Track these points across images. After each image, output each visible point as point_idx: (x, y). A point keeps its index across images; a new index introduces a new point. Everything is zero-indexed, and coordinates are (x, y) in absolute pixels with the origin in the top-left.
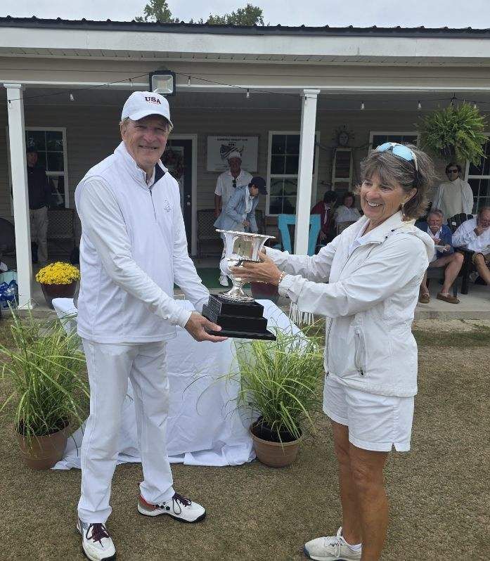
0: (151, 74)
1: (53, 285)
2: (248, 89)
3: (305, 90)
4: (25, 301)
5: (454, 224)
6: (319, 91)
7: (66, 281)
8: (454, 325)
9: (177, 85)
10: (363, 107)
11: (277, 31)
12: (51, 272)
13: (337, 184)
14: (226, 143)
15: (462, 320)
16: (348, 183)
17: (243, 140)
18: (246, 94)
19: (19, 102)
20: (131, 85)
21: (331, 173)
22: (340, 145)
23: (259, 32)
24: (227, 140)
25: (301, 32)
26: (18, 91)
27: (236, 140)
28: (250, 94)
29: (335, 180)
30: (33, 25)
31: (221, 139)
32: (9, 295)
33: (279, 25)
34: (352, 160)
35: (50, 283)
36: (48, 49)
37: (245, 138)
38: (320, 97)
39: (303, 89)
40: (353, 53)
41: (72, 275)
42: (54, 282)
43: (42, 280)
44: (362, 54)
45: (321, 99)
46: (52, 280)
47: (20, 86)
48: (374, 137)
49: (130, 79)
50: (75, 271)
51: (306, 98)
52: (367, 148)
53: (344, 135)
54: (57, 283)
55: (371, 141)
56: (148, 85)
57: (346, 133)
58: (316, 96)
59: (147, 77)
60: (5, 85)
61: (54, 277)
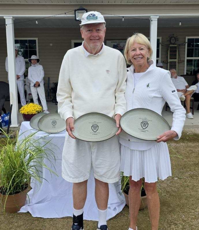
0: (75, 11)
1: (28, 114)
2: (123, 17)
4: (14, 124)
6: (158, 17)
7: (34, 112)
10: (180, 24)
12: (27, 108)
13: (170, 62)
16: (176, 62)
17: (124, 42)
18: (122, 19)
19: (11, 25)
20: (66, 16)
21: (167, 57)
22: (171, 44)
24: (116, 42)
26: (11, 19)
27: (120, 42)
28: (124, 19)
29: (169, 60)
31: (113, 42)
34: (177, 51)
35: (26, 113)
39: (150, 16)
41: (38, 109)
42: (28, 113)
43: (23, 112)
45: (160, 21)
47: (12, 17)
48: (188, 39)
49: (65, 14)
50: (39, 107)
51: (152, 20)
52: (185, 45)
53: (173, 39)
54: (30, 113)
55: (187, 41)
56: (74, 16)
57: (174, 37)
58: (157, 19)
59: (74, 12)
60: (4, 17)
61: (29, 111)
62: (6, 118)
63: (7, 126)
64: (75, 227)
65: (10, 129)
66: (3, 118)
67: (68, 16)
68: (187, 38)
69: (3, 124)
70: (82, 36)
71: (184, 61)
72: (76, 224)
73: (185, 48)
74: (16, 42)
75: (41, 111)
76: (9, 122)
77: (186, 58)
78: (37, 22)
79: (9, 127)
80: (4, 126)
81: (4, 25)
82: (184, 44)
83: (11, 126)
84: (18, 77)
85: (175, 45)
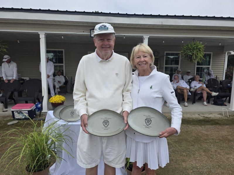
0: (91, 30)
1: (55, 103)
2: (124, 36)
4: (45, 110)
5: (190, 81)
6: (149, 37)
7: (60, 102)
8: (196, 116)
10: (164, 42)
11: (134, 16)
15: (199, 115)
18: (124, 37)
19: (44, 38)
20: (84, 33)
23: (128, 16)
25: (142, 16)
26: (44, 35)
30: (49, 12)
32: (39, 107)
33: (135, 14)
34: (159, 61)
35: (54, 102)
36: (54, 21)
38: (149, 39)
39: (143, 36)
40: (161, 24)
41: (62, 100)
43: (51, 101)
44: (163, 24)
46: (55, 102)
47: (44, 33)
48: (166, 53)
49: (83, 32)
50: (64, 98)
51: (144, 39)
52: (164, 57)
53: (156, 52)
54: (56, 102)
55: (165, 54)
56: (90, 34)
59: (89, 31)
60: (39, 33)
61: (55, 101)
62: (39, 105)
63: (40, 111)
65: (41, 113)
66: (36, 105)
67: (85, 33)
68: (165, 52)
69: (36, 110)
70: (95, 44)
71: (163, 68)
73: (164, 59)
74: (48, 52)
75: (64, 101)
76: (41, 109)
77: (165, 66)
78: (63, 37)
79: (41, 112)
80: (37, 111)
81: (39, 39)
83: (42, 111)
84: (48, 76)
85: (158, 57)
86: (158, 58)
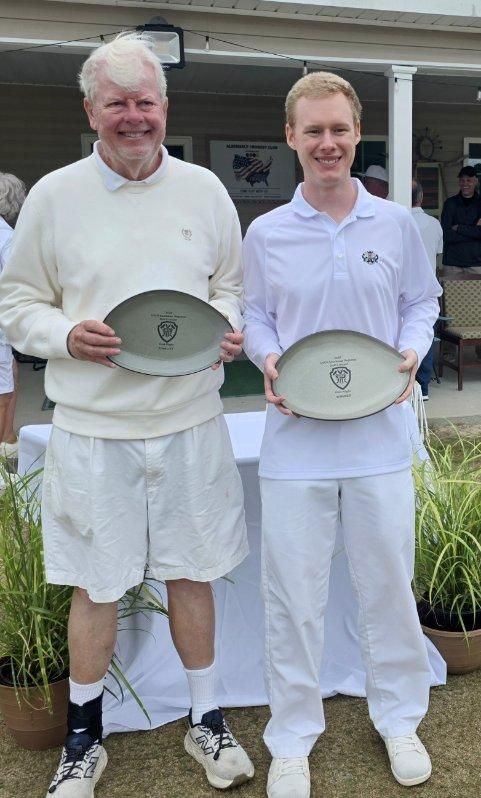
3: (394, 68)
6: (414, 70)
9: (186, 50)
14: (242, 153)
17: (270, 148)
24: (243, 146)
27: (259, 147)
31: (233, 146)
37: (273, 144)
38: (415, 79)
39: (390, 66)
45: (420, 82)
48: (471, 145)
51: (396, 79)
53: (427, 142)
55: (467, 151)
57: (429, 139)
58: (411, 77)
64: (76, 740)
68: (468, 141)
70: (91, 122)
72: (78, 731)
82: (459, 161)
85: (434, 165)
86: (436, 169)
★ ★ ★ ★ ★
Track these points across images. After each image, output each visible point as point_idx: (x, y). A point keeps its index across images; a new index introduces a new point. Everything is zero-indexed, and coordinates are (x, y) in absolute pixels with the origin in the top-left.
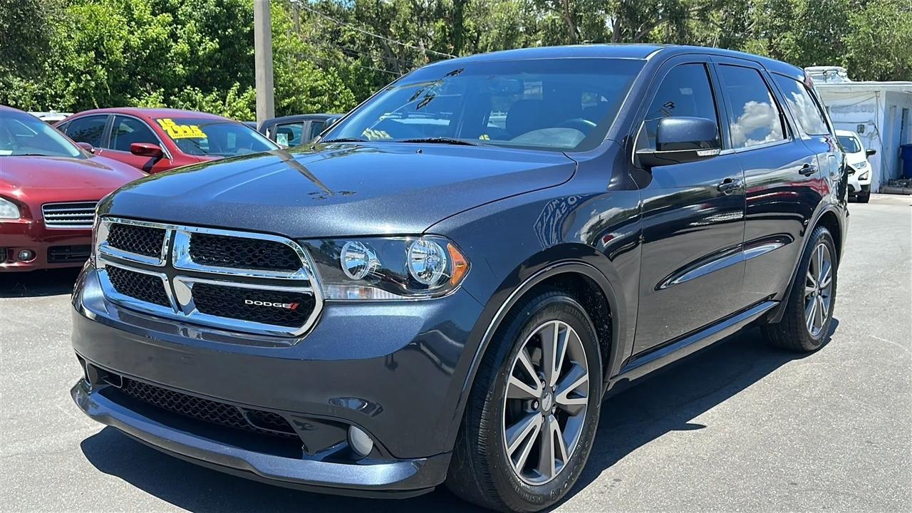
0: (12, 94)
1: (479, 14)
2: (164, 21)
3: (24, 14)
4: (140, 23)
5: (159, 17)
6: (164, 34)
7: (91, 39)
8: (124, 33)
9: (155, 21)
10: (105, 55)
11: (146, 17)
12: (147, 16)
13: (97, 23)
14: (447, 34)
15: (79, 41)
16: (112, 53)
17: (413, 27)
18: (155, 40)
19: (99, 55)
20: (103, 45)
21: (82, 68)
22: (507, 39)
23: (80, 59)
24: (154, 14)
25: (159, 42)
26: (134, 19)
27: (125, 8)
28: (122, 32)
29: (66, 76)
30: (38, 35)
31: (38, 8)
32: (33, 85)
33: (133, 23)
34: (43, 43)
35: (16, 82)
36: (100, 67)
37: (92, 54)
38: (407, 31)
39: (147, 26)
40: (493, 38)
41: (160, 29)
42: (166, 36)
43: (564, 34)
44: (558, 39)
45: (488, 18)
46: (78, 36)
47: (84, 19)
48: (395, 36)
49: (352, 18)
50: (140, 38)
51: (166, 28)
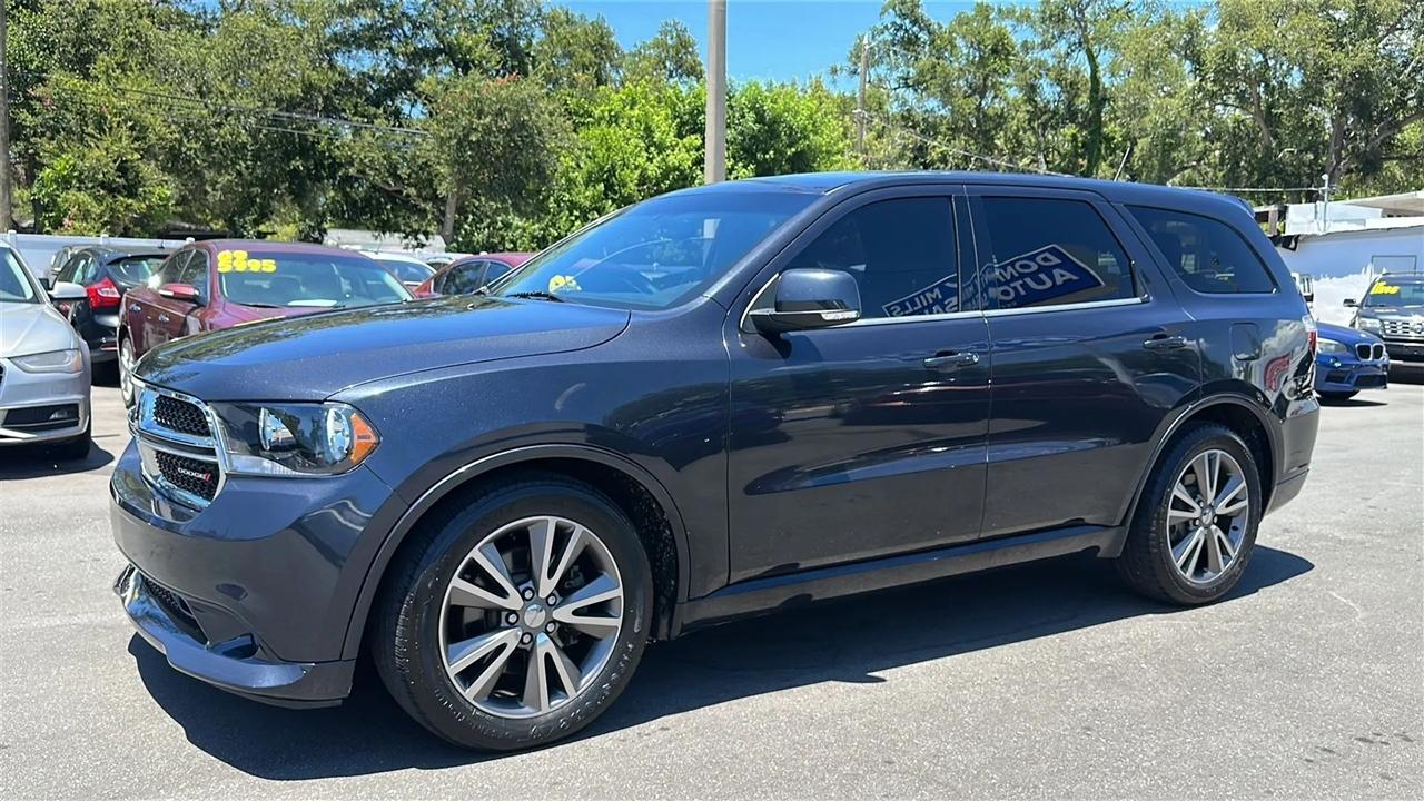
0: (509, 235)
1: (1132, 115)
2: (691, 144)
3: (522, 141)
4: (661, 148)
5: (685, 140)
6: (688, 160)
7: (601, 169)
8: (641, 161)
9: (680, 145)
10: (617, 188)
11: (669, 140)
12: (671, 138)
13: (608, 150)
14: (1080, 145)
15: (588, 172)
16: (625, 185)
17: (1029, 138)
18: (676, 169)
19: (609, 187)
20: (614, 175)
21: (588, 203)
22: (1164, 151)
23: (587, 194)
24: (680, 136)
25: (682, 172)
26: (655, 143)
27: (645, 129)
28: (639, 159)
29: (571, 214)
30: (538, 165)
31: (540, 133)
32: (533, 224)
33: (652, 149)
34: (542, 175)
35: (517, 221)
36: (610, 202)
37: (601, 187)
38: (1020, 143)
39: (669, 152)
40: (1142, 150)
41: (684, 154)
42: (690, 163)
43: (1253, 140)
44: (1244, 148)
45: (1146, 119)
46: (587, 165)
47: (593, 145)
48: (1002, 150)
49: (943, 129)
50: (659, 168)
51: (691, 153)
★ ★ ★ ★ ★
**TASK REQUIREMENTS**
Output exactly the lines of the listing above that start with the one holding "58: (316, 96)" and go on through the one holding "84: (18, 77)"; leave the pictures out.

**EXERCISE RESPONSE**
58: (316, 96)
59: (147, 77)
60: (5, 85)
61: (54, 277)
0: (75, 11)
1: (28, 114)
2: (123, 17)
4: (14, 124)
6: (158, 17)
7: (34, 112)
10: (180, 24)
12: (27, 108)
13: (170, 62)
16: (176, 62)
17: (124, 42)
18: (122, 19)
19: (11, 25)
20: (66, 16)
21: (167, 57)
22: (171, 44)
24: (116, 42)
26: (11, 19)
27: (120, 42)
28: (124, 19)
29: (169, 60)
31: (113, 42)
34: (177, 51)
35: (26, 113)
39: (150, 16)
41: (38, 109)
42: (28, 113)
43: (23, 112)
45: (160, 21)
47: (12, 17)
48: (188, 39)
49: (65, 14)
50: (39, 107)
51: (152, 20)
52: (185, 45)
53: (173, 39)
54: (30, 113)
55: (187, 41)
56: (74, 16)
57: (174, 37)
58: (157, 19)
59: (74, 12)
60: (4, 17)
61: (29, 111)
62: (6, 118)
63: (7, 126)
64: (75, 227)
65: (10, 129)
66: (3, 118)
67: (68, 16)
68: (187, 38)
69: (3, 124)
70: (82, 36)
71: (184, 61)
72: (76, 224)
73: (185, 48)
74: (16, 42)
75: (41, 111)
76: (9, 122)
77: (186, 58)
78: (37, 22)
79: (9, 127)
80: (4, 126)
81: (4, 25)
82: (184, 44)
83: (11, 126)
84: (18, 77)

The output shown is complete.